How Musicians Are Surviving the Pandemic — and the Music Industry

Nine US-based musicians discuss surviving and adapting to the changing music industry in our extraordinarily challenging time of pandemic shutdown.

The Club Quandary

While streaming is an abstraction to many people, going to clubs to see shows is tangible. It’s what we love and how we most strongly feel and connect to the music. Even though it’s off the table for now, and clubs, too, are struggling, do we need to step back and rethink how that model works?

“Making music, making songs, playing a live gig, traveling to play a gig, making a recording, none of this means you should get paid,” says Lewis, once again proving to be an outlier in the debate.

“The artist’s job is to blow minds.
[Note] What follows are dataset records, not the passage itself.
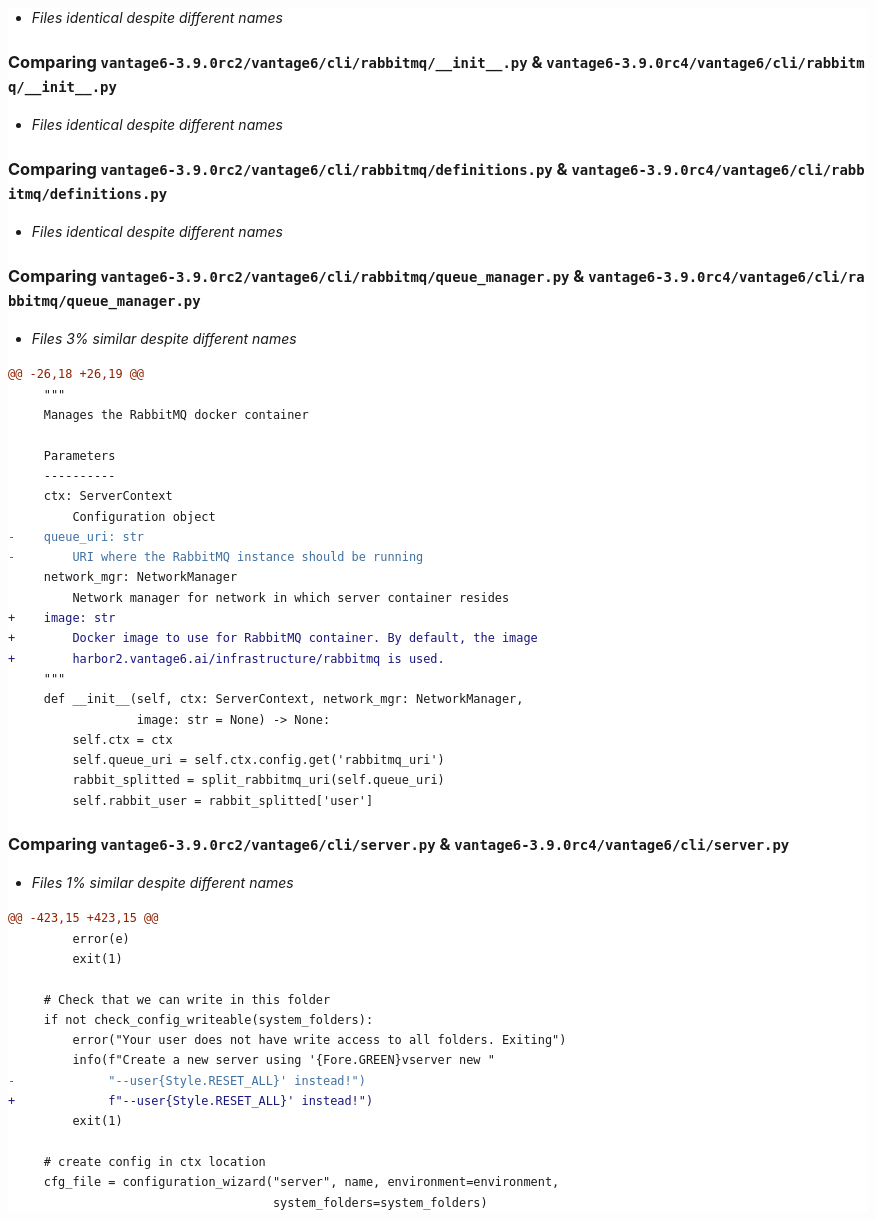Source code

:  * *Files identical despite different names*

### Comparing `vantage6-3.9.0rc2/vantage6/cli/rabbitmq/__init__.py` & `vantage6-3.9.0rc4/vantage6/cli/rabbitmq/__init__.py`

 * *Files identical despite different names*

### Comparing `vantage6-3.9.0rc2/vantage6/cli/rabbitmq/definitions.py` & `vantage6-3.9.0rc4/vantage6/cli/rabbitmq/definitions.py`

 * *Files identical despite different names*

### Comparing `vantage6-3.9.0rc2/vantage6/cli/rabbitmq/queue_manager.py` & `vantage6-3.9.0rc4/vantage6/cli/rabbitmq/queue_manager.py`

 * *Files 3% similar despite different names*

```diff
@@ -26,18 +26,19 @@
     """
     Manages the RabbitMQ docker container
 
     Parameters
     ----------
     ctx: ServerContext
         Configuration object
-    queue_uri: str
-        URI where the RabbitMQ instance should be running
     network_mgr: NetworkManager
         Network manager for network in which server container resides
+    image: str
+        Docker image to use for RabbitMQ container. By default, the image
+        harbor2.vantage6.ai/infrastructure/rabbitmq is used.
     """
     def __init__(self, ctx: ServerContext, network_mgr: NetworkManager,
                  image: str = None) -> None:
         self.ctx = ctx
         self.queue_uri = self.ctx.config.get('rabbitmq_uri')
         rabbit_splitted = split_rabbitmq_uri(self.queue_uri)
         self.rabbit_user = rabbit_splitted['user']
```

### Comparing `vantage6-3.9.0rc2/vantage6/cli/server.py` & `vantage6-3.9.0rc4/vantage6/cli/server.py`

 * *Files 1% similar despite different names*

```diff
@@ -423,15 +423,15 @@
         error(e)
         exit(1)
 
     # Check that we can write in this folder
     if not check_config_writeable(system_folders):
         error("Your user does not have write access to all folders. Exiting")
         info(f"Create a new server using '{Fore.GREEN}vserver new "
-             "--user{Style.RESET_ALL}' instead!")
+             f"--user{Style.RESET_ALL}' instead!")
         exit(1)
 
     # create config in ctx location
     cfg_file = configuration_wizard("server", name, environment=environment,
                                     system_folders=system_folders)
```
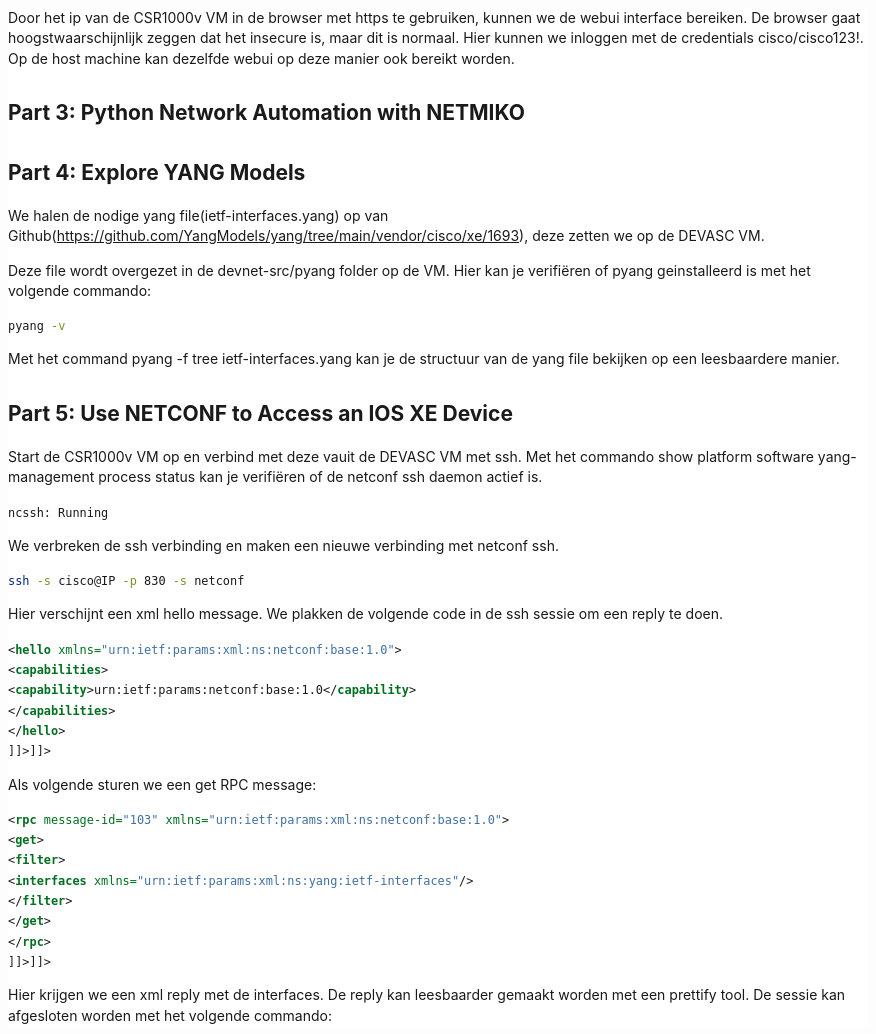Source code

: Door het ip van de CSR1000v VM in de browser met https te gebruiken, kunnen we de webui interface bereiken. De browser gaat hoogstwaarschijnlijk zeggen dat het insecure is, maar dit is normaal. Hier kunnen we inloggen met de credentials cisco/cisco123!.
Op de host machine kan dezelfde webui op deze manier ook bereikt worden.

## Part 3: Python Network Automation with NETMIKO

## Part 4: Explore YANG Models

We halen de nodige yang file(ietf-interfaces.yang) op van Github(https://github.com/YangModels/yang/tree/main/vendor/cisco/xe/1693), deze zetten we op de DEVASC VM. 

Deze file wordt overgezet in de devnet-src/pyang folder op de VM.
Hier kan je verifiëren of pyang geinstalleerd is met het volgende commando:

```bash
pyang -v
``` 
Met het command pyang -f tree ietf-interfaces.yang kan je de structuur van de yang file bekijken op een leesbaardere manier.

## Part 5: Use NETCONF to Access an IOS XE Device

Start de CSR1000v VM op en verbind met deze vauit de DEVASC VM met ssh.
Met het commando show platform software yang-management process status kan je verifiëren of de netconf ssh daemon actief is.

```bash
ncssh: Running
```
We verbreken de ssh verbinding en maken een nieuwe verbinding met netconf ssh.

```bash
ssh -s cisco@IP -p 830 -s netconf
```
Hier verschijnt een xml hello message.
We plakken de volgende code in de ssh sessie om een reply te doen.

```xml
<hello xmlns="urn:ietf:params:xml:ns:netconf:base:1.0">
<capabilities>
<capability>urn:ietf:params:netconf:base:1.0</capability>
</capabilities>
</hello>
]]>]]>
```
Als volgende sturen we een get RPC message:

```xml
<rpc message-id="103" xmlns="urn:ietf:params:xml:ns:netconf:base:1.0">
<get>
<filter>
<interfaces xmlns="urn:ietf:params:xml:ns:yang:ietf-interfaces"/>
</filter>
</get>
</rpc>
]]>]]>
```
Hier krijgen we een xml reply met de interfaces.
De reply kan leesbaarder gemaakt worden met een prettify tool.
De sessie kan afgesloten worden met het volgende commando:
Period,” he says. “The artist’s job is to be as essential as food and water and shelter, transportation, sex, and companionship–by any means necessary. Perhaps based on quantifiable investments of time and money (like skill and equipment) but with no more correlation to those things than how tall you are. If the artist does his or her job, then the artist is like water. People don’t need to be begged or cajoled into drinking water, or attending a gig of an artist who is essential to them.”

DeCicca once more provides the counter-argument, defending small venue owners while balancing that with the often unrecognized contributions bands make to a community’s economy.

“A venue pays rent, insurance, salaries, and a million other things,” DeCicca says. “I don’t know any small venue owners that are getting rich or like the model they’re locked in, to survive. But it is a problem when the door or sound person regularly earns more than a band of four or five players, and neither of those jobs deserves less pay.

“But this is where we begin discussing values,” he says. “Patrons need to get used to paying more for gigs in smaller venues and caring about that entertainment. But now we’re getting into toxic conversations of ‘exposure’ and inflation and art. Most venues can’t afford to curate music; they mostly host genre-specific popularity contests to keep the lights on. Because that’s what people, in general, want: to see their friends, have fun, and sing along. They aren’t going out to be stimulated in the same way that I might need, and that’s fine.

“It’s important to recognize that even bands that don’t make money to help drive the economy,” DeCicca continues. He points out that when people attend a show, they spend money in other ways such as buying drinks, going out to dinner, and paying for parking or transportation.

“Monetarily, this is the only distinction between musicians and other artisans, like weavers, potters, painters,” DeCicca says. “Working musicians create a lot of jobs which help communities thrive. That is not reflected in a door deal and three drink tickets, but I’m not sure whose responsibility it is to compensate them.”